#### [Requirement a]
Repeat, word for word, every line of the entries below from the first one down to the line that contains "cyan cross: moved 11", with both ends included.

#### [Passage]

····················

Reputation: 271
df = pd.DataFrame({"name":["A", "A", "B" ,"B", "C", "C"],
"nickname":["X","Y","X","Z","Y", "Y"]})
How can I group df by "name" and drop those groups that contains only 'Y'? In my case 'C' should be dropped.
I am using below code but it is not working:
df_new = df.groupby('name').filter(lambda x: all(x['nickname'] != 'Y'))
In case, Y occurs in any other 'name' with some other nickname then that name should be retained. Kindly help.
Upvotes: 1
Views: 140
Reputation: 862521
Here groupby
is not necessary. You can use boolean indexing
:
df = df[df['name'].isin(df.loc[df['nickname'].ne('Y'), 'name'].unique())]
print (df)
name nickname
0 A X
1 A Y
2 B X
3 B Z
Explanation:
First compare by ne
for not equal values:
print (df['nickname'].ne('Y'))
0 True
1 False
2 True
3 True
4 False
5 False
Name: nickname, dtype: bool
Then select column name
bu boolean mask:
print (df.loc[df['nickname'].ne('Y'), 'name'])
0 A
2 B
3 B
Name: name, dtype: object
For better performance get unique values:
print(df.loc[df['nickname'].ne('Y'), 'name'].unique())
['A' 'B']
And filter by isin
for final mask:
print (df['name'].isin(df.loc[df['nickname'].ne('Y'), 'name'].unique()))
0 True
1 True
2 True
3 True
4 False
5 False
Name: name, dtype: bool
Performance:
Depends of number of rows, number of unique groups and number of matched values - best test in your real data:
np.random.seed(123)
N = 100000
df = pd.DataFrame({'name': np.random.randint(1000,size=N).astype(str),
'nickname':np.random.randint(200,size=N).astype(str)})
#print (df)
In [152]: %timeit df[df.nickname.ne('Y').groupby(df.name).transform('sum').astype(bool)]
27.6 ms ± 292 µs per loop (mean ± std. dev. of 7 runs, 10 loops each)
In [153]: %timeit df[~df.nickname.eq('Y').groupby(df.name).transform('all')]
27.3 ms ± 162 µs per loop (mean ± std. dev. of 7 runs, 10 loops each)
In [154]: %timeit df[df['name'].isin(df.loc[df['nickname'].ne('Y'), 'name'].unique())]
28.9 ms ± 189 µs per loop (mean ± std. dev. of 7 runs, 10 loops each)

····················

#### [The records]

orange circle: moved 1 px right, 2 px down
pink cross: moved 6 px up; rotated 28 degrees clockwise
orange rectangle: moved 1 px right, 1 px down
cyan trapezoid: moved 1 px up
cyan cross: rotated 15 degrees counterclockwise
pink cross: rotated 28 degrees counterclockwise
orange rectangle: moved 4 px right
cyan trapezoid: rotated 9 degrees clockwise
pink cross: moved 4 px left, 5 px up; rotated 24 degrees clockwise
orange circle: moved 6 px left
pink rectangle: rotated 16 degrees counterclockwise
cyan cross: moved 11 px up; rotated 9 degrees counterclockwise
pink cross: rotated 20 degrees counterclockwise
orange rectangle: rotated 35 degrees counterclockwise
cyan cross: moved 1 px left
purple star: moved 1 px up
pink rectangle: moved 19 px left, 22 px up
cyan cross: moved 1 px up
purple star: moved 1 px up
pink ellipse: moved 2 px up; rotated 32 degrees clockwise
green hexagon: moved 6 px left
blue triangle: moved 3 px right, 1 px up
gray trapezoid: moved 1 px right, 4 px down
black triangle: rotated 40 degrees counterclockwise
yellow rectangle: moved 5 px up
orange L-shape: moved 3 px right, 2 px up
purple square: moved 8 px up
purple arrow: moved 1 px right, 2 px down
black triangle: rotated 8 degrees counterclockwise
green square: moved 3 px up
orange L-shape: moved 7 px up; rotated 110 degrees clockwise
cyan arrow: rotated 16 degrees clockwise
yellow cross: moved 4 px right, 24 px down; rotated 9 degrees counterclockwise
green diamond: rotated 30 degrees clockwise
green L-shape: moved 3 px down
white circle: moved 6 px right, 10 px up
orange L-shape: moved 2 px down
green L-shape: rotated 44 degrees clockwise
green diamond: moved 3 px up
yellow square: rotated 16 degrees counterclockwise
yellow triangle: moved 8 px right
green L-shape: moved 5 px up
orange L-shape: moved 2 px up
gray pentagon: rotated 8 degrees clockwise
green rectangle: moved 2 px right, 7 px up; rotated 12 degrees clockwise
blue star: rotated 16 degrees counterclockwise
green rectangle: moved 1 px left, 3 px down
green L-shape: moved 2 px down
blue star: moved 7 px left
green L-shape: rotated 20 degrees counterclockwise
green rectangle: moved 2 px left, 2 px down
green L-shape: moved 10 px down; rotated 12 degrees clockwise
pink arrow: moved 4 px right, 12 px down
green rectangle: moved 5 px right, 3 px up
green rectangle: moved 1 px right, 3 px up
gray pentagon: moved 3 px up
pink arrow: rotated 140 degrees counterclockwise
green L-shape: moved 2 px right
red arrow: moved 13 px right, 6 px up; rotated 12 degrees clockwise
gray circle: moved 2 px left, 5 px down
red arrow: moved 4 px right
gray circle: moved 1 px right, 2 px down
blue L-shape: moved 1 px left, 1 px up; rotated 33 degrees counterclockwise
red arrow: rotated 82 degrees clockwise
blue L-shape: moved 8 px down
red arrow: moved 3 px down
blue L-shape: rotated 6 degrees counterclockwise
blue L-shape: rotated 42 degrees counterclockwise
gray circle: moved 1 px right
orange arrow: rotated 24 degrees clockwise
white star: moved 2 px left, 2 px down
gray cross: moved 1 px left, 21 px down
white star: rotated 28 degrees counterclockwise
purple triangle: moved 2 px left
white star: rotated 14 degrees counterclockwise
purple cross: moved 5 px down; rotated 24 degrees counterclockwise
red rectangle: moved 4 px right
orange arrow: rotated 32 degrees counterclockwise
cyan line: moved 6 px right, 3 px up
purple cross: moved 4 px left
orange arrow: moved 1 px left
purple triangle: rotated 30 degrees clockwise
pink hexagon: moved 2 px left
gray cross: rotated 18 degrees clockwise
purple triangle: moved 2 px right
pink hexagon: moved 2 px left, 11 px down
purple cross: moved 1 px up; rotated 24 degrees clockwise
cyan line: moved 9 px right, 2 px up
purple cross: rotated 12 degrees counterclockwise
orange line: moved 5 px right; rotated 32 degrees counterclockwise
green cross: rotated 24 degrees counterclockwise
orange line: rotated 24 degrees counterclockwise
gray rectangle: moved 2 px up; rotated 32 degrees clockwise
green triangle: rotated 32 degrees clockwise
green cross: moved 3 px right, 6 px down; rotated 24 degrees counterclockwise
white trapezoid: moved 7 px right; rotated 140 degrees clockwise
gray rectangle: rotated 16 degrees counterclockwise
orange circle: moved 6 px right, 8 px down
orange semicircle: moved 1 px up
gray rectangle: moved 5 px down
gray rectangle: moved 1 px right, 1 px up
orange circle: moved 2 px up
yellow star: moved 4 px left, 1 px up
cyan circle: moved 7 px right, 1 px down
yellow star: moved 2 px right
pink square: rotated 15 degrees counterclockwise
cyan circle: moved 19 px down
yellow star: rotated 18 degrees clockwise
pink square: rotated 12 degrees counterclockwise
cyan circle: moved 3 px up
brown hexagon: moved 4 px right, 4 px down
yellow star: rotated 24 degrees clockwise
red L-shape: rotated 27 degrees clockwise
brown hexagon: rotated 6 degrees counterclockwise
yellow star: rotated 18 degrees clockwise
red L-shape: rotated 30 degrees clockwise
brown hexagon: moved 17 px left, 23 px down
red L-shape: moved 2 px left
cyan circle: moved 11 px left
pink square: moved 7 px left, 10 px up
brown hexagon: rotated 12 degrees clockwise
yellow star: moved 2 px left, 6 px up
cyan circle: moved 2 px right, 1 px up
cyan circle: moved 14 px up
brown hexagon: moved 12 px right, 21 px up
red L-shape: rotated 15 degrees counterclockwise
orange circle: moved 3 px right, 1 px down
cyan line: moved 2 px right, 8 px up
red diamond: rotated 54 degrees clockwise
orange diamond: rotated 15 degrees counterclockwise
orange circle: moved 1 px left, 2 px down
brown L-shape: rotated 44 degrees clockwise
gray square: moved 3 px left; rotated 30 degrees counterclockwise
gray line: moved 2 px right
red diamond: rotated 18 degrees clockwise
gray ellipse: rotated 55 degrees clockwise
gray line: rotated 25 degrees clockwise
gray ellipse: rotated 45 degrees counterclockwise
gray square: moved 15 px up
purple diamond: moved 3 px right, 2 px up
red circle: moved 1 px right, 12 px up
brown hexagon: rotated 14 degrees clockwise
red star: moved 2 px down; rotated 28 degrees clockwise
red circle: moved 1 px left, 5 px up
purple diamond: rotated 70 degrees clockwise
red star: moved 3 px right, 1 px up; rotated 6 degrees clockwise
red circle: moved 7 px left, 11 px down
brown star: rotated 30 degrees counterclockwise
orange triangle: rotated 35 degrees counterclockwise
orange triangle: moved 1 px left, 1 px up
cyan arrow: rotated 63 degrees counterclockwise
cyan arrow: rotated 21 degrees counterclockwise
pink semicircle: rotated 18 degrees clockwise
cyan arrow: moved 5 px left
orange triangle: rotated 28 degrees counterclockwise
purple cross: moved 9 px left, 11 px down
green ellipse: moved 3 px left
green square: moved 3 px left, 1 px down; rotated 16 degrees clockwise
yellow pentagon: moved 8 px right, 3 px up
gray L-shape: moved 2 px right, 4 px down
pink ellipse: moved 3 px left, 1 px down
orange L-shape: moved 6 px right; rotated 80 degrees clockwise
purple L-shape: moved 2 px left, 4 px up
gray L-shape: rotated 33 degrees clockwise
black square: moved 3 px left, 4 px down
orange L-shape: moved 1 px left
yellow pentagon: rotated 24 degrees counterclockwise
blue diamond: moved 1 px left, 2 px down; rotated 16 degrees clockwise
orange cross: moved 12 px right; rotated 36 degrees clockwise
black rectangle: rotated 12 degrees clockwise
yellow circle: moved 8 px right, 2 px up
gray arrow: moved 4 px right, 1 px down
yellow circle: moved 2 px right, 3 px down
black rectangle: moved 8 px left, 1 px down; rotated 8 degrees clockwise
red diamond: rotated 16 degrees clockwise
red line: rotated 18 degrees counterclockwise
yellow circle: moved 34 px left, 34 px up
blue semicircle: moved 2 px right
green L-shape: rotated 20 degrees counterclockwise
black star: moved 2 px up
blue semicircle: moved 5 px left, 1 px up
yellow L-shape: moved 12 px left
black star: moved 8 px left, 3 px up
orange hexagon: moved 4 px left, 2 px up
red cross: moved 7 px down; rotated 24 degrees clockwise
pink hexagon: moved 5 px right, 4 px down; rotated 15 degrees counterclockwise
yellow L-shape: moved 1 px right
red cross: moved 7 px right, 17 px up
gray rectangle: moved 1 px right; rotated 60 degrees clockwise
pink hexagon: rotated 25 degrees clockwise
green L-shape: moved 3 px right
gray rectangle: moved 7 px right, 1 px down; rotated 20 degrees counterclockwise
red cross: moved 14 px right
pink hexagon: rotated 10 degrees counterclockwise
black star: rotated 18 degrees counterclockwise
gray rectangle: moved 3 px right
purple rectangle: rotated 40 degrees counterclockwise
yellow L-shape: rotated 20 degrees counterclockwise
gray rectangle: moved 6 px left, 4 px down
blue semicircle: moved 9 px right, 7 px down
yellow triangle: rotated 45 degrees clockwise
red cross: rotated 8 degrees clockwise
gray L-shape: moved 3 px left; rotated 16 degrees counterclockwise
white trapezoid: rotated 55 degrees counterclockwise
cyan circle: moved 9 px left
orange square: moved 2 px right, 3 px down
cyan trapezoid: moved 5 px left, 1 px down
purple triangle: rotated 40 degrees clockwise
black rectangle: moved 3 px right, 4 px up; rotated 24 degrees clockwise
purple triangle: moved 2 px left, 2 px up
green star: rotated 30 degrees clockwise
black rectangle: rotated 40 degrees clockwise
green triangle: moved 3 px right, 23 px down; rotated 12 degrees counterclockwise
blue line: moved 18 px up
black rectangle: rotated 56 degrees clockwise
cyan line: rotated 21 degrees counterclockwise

····················

#### [Requirement b]
Answer these about the pandas thread:
(i) In the asker's example, which group should be dropped?
(ii) According to the answer, what is not necessary here?
(iii) What value is N set to in the performance test?

#### [Exercise result a]
orange circle: moved 1 px right, 2 px down
pink cross: moved 6 px up; rotated 28 degrees clockwise
orange rectangle: moved 1 px right, 1 px down
cyan trapezoid: moved 1 px up
cyan cross: rotated 15 degrees counterclockwise
pink cross: rotated 28 degrees counterclockwise
orange rectangle: moved 4 px right
cyan trapezoid: rotated 9 degrees clockwise
pink cross: moved 4 px left, 5 px up; rotated 24 degrees clockwise
orange circle: moved 6 px left
pink rectangle: rotated 16 degrees counterclockwise
cyan cross: moved 11 px up; rotated 9 degrees counterclockwise

#### [Exercise result b]
(i) 'C'
(ii) groupby
(iii) 100000